Ну, это-то понятно, — задумчиво проговорил я. Что вы имеете в виду? — взъярился он, резко повернувшись ко мне.
— Она девушка неглупая, — спокойно объяснил я, — и конечно, подозревает, что ее телефон прослушивается; а может быть, и в квартире где-нибудь спрятан микрофон. Понятно, что она хочет встретиться в таком месте, где не было бы лишних ушей. Что же может быть лучше, чем встреча на пляже, где есть возможность потолковать без помех и подозрений?
— Черт побери, Лэм! — воскликнул он. — Ей-богу, вы правы! В самую точку! Так вот почему она так странно говорила по телефону! Она боится, что линия прослушивается. Но кто это может устроить?
— Шантажист, который хочет собрать на нее досье.
— Но он бы не шантажировал, если бы ничего не знал.

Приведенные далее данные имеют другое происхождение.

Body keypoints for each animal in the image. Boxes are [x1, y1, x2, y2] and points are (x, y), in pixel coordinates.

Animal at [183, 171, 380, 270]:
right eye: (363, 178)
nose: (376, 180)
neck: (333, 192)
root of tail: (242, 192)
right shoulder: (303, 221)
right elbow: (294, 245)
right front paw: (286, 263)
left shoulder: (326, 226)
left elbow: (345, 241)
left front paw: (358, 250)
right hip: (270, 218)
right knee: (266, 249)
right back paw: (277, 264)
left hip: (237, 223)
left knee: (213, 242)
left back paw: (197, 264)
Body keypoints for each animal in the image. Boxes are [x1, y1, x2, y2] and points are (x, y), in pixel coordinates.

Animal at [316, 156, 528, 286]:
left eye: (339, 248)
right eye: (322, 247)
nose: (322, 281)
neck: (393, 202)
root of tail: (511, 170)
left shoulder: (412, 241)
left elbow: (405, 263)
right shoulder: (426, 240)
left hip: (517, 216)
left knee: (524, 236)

— Да нет, он может и блефовать. Вот если бы она в разговоре с вами наболтала лишнего, у него появились бы существенные доказательства — при условии, конечно, что беседа будет записана. То же самое и с разговорами у нее дома. На вашем месте я бы не совался в эту квартиру, а постарался бы все выяснить, встретив ее как бы случайно.
Бикнел ухватился за это объяснение обеими руками.

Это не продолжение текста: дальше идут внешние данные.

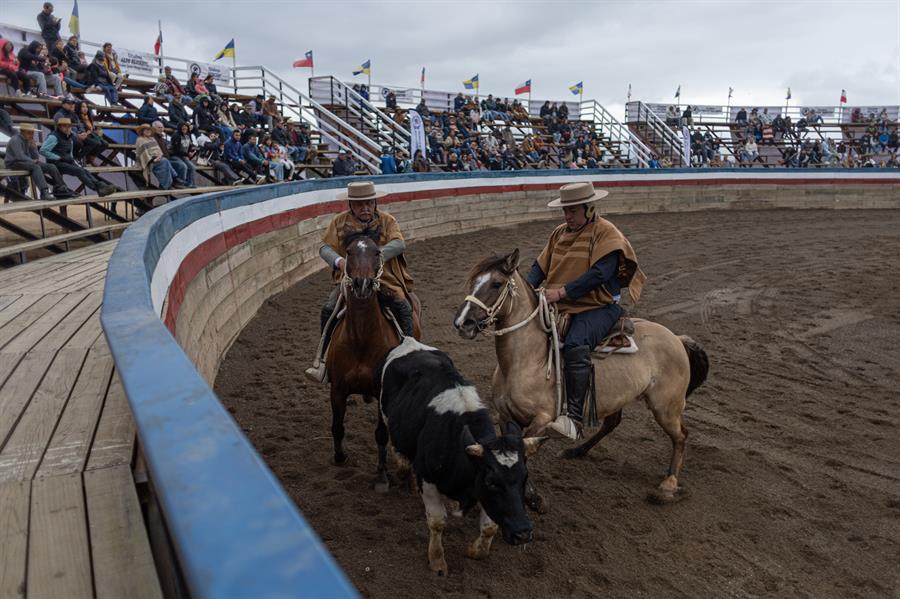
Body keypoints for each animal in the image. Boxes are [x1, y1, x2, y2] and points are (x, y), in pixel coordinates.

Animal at [326, 231, 420, 474]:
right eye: (349, 252)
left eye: (377, 252)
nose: (363, 284)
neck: (361, 339)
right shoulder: (337, 389)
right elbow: (337, 427)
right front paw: (339, 457)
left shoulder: (381, 393)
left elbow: (381, 434)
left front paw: (381, 471)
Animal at [376, 338, 544, 576]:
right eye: (492, 482)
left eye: (524, 478)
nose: (523, 533)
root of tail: (409, 341)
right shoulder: (428, 478)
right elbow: (437, 522)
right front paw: (437, 561)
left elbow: (489, 527)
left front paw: (475, 551)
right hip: (384, 414)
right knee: (394, 447)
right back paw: (402, 468)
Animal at [454, 248, 708, 506]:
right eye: (473, 281)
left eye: (496, 283)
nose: (462, 323)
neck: (526, 360)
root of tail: (677, 338)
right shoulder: (506, 416)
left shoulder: (542, 419)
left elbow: (527, 449)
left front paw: (531, 496)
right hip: (620, 397)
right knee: (612, 423)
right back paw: (575, 451)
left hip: (665, 408)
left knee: (681, 436)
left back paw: (668, 484)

— Да-да, верно! Поэтому она и отвечала по телефону так односложно. Лэм, Берта права. Вы умница! Ей-богу, умница!
— Что вы, мистер Бикнел, — скромно ответил я, — это просто опыт. У нас таких случаев масса, и мы уж сколько раз обнаруживали, что телефоны прослушивают, а в тех комнатах, где чаше всего ведутся разговоры, устанавливают «жучки».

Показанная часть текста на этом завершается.